→ **Description of the task**: Images are not part of the copy; transcribe all the data exactly.

---------- Data excerpts

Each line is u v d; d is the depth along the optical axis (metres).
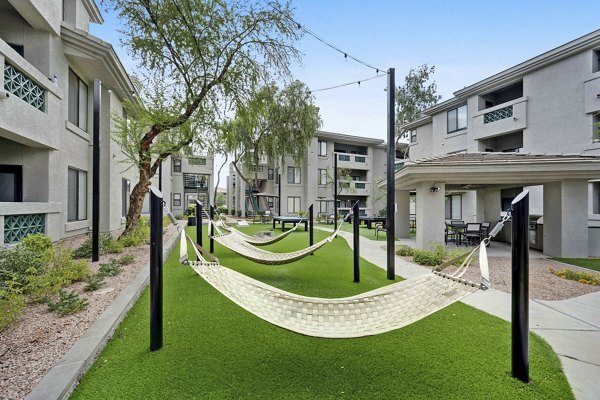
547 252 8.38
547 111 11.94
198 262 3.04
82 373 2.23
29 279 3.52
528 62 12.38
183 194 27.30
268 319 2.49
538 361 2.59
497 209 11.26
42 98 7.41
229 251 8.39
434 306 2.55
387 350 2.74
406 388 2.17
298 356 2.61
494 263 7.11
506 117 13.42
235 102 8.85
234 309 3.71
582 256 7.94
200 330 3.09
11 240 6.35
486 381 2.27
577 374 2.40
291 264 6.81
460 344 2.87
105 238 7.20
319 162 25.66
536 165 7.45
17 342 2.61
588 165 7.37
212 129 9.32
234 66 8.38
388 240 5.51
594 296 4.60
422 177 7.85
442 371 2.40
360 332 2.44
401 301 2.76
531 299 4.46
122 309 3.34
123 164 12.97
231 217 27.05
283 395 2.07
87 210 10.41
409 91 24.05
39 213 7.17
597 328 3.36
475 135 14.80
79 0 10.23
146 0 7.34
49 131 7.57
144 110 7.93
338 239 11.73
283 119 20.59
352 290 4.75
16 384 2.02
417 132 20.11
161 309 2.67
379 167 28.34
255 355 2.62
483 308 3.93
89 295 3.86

--------------------

→ **Answer to the exercise**:
Each line is u v d; d is the depth along the optical axis (metres).
547 252 8.38
547 111 11.94
198 262 3.04
82 373 2.23
29 279 3.52
528 62 12.38
183 194 27.30
268 319 2.49
538 361 2.59
497 209 11.26
42 98 7.41
229 251 8.39
434 306 2.55
387 350 2.74
406 388 2.17
298 356 2.61
494 263 7.11
506 117 13.42
235 102 8.85
234 309 3.71
582 256 7.94
200 330 3.09
11 240 6.35
486 381 2.27
577 374 2.40
291 264 6.81
460 344 2.87
105 238 7.20
319 162 25.66
536 165 7.45
17 342 2.61
588 165 7.37
212 129 9.32
234 66 8.38
388 240 5.51
594 296 4.60
422 177 7.85
442 371 2.40
360 332 2.44
401 301 2.76
531 299 4.46
122 309 3.34
123 164 12.97
231 217 27.05
283 395 2.07
87 210 10.41
409 91 24.05
39 213 7.17
597 328 3.36
475 135 14.80
79 0 10.23
146 0 7.34
49 131 7.57
144 110 7.93
338 239 11.73
283 119 20.59
352 290 4.75
16 384 2.02
417 132 20.11
161 309 2.67
379 167 28.34
255 355 2.62
483 308 3.93
89 295 3.86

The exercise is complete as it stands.